# Help something is in the water



## RolyMo (20 Sep 2013)

Not sure where to post this, so I thought I would post it here. 

I have just noticed these critters in the tank. No not the shrimp. 






I would post a video but not sure how. 

There are very small white things jumping around the tank substrate. 

Any idea what they are? Are they harmful? Are they going to harm my new investment of posh CRS shrimp. 

Thanks in advance
Roly


----------



## Michael W (20 Sep 2013)

Could be cyclops, they won't harm your shrimps if they are, here is a link, see if you can match the critter to anything on there. What is that bug in my Aquarium? .:. Various small creatures that can inhabit a Freshwater Invertebrate Aquarium Pretty good site of shrimp information too!


----------



## RolyMo (20 Sep 2013)

Video link


----------



## Michael W (20 Sep 2013)

Yep pretty sure they're cyclops.


----------



## RolyMo (20 Sep 2013)

Thanks Michael
Slight panic. 
Thanks for the reassurance. 
What happens now. 
I have no fish in there to eat them?
Do they just die? 
Thanks in advance
Roly


----------



## Michael W (20 Sep 2013)

They won't harm your shrimps so you really don't have to worry too much about them, only if you don't like the looks of them. If anything the fact that they're there means that you have a pretty good environment in the tank in my opinion. Although they will eat the cyclops, I wouldn't add fish as I find shrimps are less nervous without fish.

P.s I guess one way to help reduce the numbers and perhaps getting rid of them totally is to remove leftover food and keep the substrate clean.

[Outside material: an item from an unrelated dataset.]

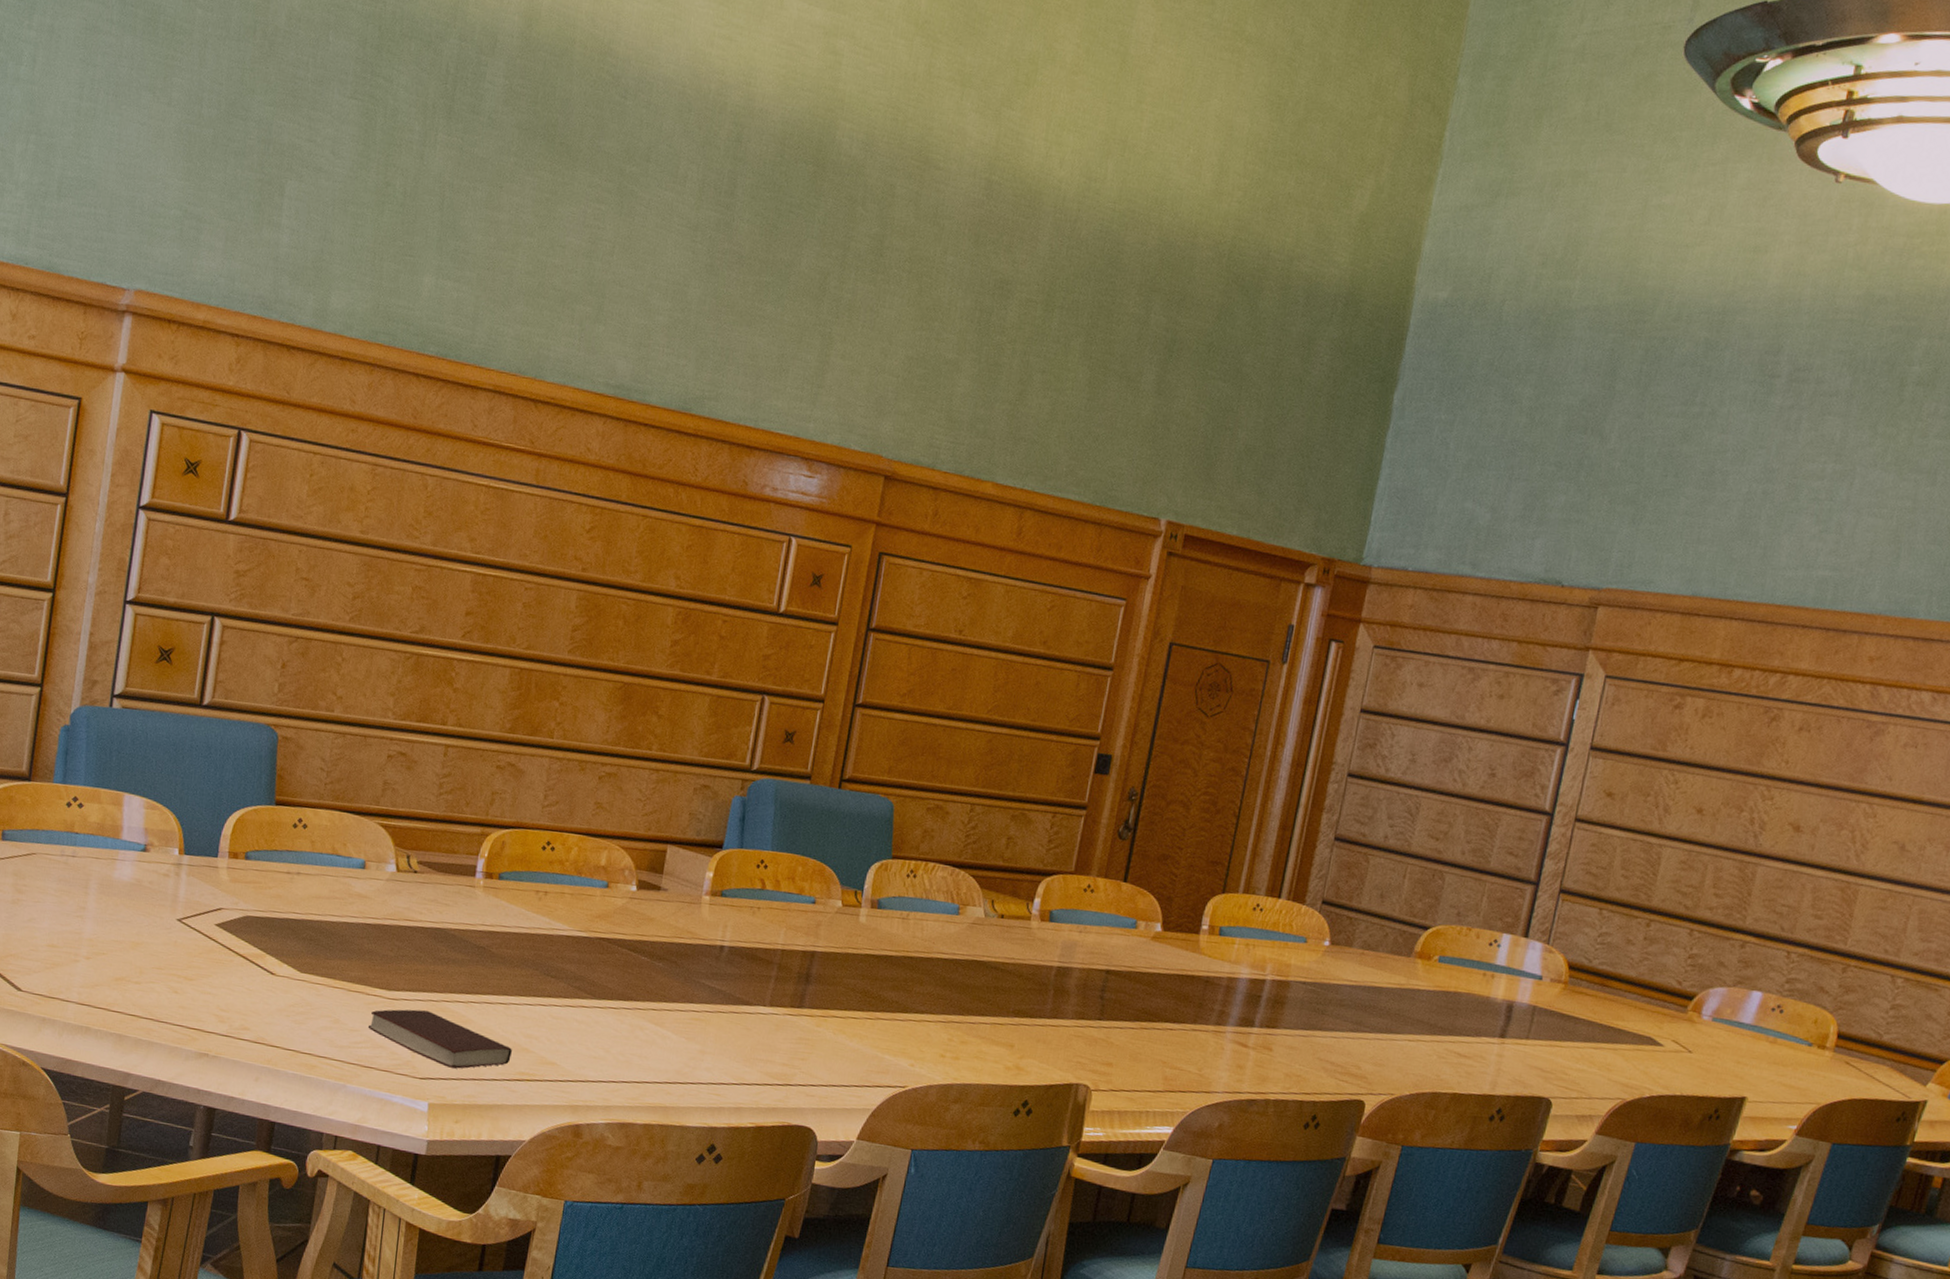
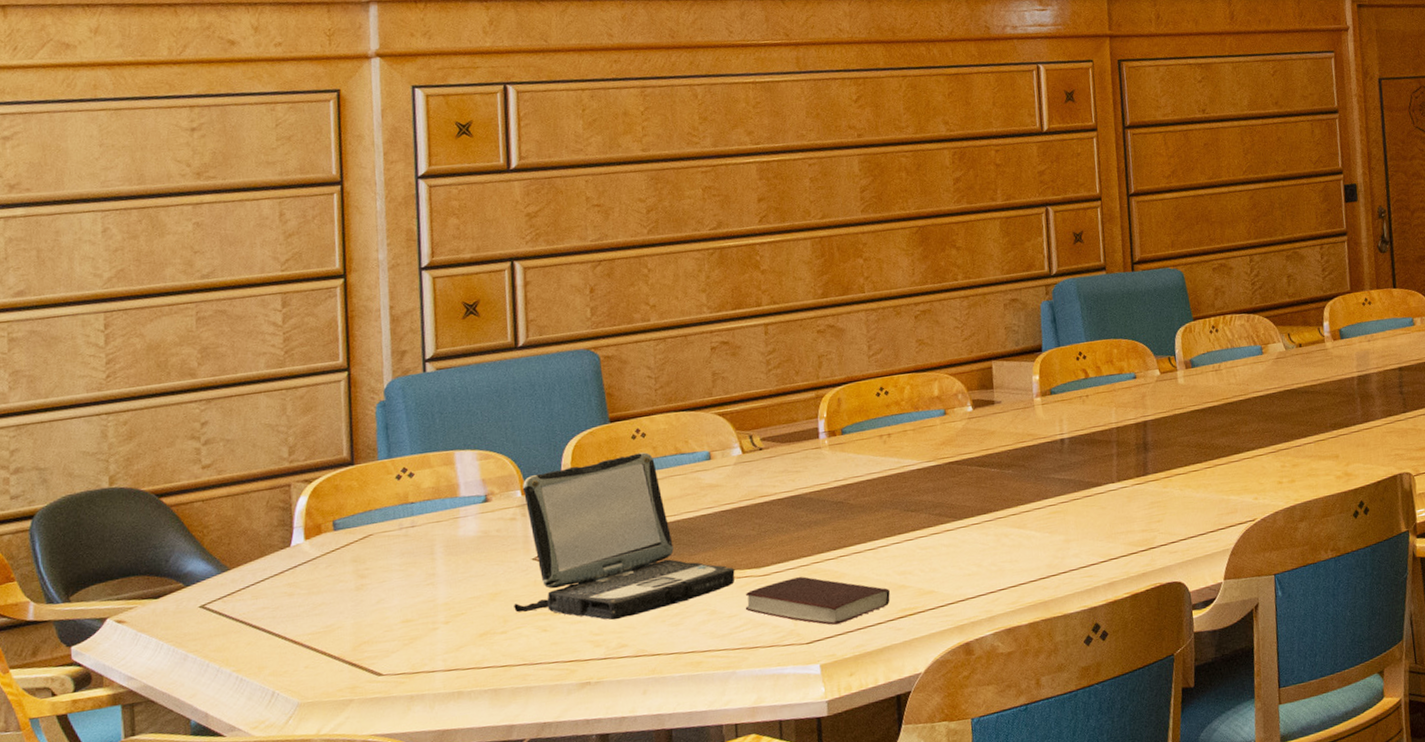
laptop: none [151,837,366,1003] -> present [514,452,735,620]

Treat them as you would treat snail outbreaks.


----------



## RolyMo (21 Sep 2013)

Ok thanks Michael
So when I get snail outbreaks in my other tank it is due to over feeding and I reduce the food to the fish over a week and that slows the snails down if not eradicating them. 

Feel much better thank you.
I was just admiring the new purchase when I saw other critters in there and panicked for the safety of the shrimp.

I dread to think how nail biting it must be to own the top end shrimp at over £100/ shrimp. Jeez. 
R


----------



## callmephathead (21 Sep 2013)

Michael W said:


> Could be cyclops, they won't harm your shrimps if they are, here is a link, see if you can match the critter to anything on there. What is that bug in my Aquarium? .:. Various small creatures that can inhabit a Freshwater Invertebrate Aquarium Pretty good site of shrimp information too!



Interesting little link! 
Thanks for that.


----------



## Martin in Holland (21 Sep 2013)

I use to have those little critters in my shrimp tank too. I got writ of them by putting a few Endler guppies in the tank for a while.


----------



## Yo-han (23 Sep 2013)

The shrimp will eat the cyclops as well when hungry. So I think they'll disappear on their own.


----------



## RolyMo (23 Sep 2013)

Hi Yo-han. Great news. Thanks for allaying my fears. Always learning in this hobby.


----------